Data privacy is a hot topic. We regularly speak on data privacy at Reed Smith’s annual California continuing legal education day, and it takes hours to prepare because the landscape changes so rapidly. The law changes day-by-day, both legislatively and in our courts, and entire emerging industries (e.g., the “apps” industry) are organized around the collection and monetization of personal information disclosing what we do, when we do it, for how long, and where we are located. The very definition of “privacy” is now robustly debated, which is a significant change from the days when everyone knew that “private” information meant name, date of birth, social security number, account numbers, or some combination thereof. Today if you asked 25 privacy professionals to define “private” information, you might get 25 answers, and some would say “everything.”
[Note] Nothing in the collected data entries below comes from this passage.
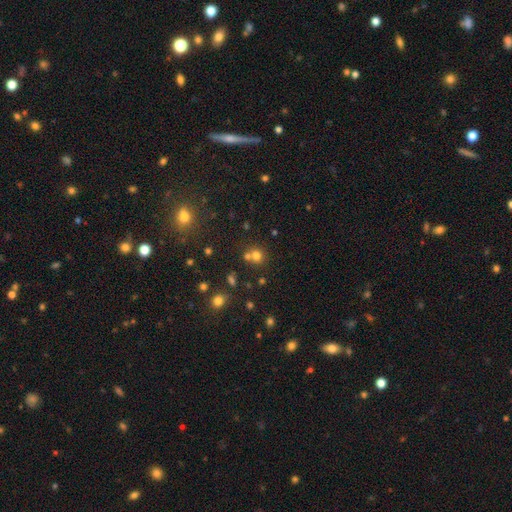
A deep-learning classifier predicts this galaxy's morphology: Smooth or featured? smooth (70%)
How rounded? round (84%)
Merging? none (56%)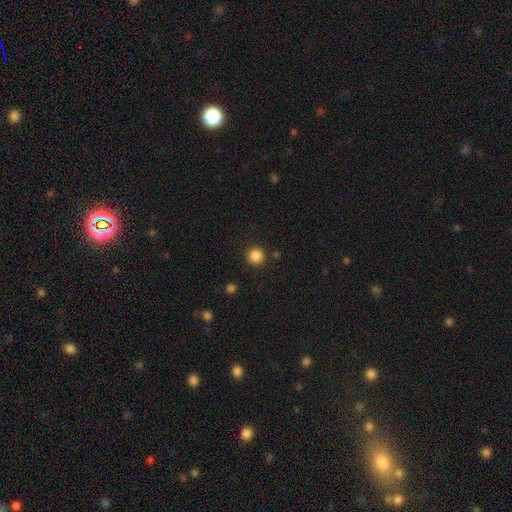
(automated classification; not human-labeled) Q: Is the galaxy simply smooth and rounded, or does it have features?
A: smooth — 85%.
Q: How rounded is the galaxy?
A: round — 95%.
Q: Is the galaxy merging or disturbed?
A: none — 91%.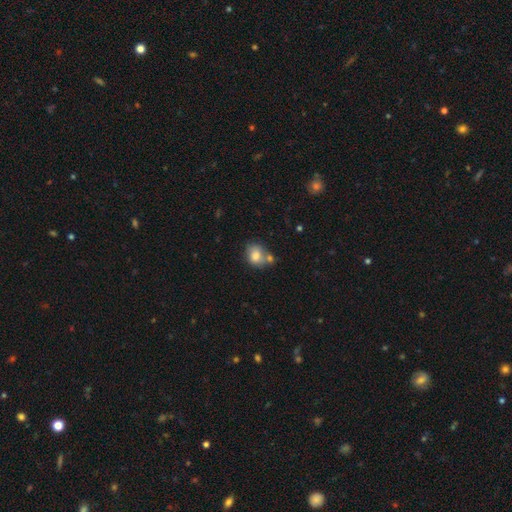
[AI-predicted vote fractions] The model was most divided on "merging": none: 44%, merger: 32%, minor disturbance: 18%, major disturbance: 6%. More confident: smooth or featured — smooth (79%); how rounded — round (56%).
When we expanded our drug and medical device practice into the data privacy realm a few years ago (along with the co-author of this post, Reed Smith’s Joshua Marker, an outstanding privacy lawyer and active blogger in his own right), we found that the healthcare industry was, for the most part, ahead of the game because the rules were relatively clear. Everyone agreed that personal health information was private, and there was HIPAA, the ubiquitous federal law that has regulated the security and privacy of personal health information since enacted in 1996. Drug and medical device companies typically are not HIPAA-covered entities, but they often have possession of personal health information in connection with patients who use their products, and our experience is that our clients and the lawyers who represent them take patient privacy very seriously.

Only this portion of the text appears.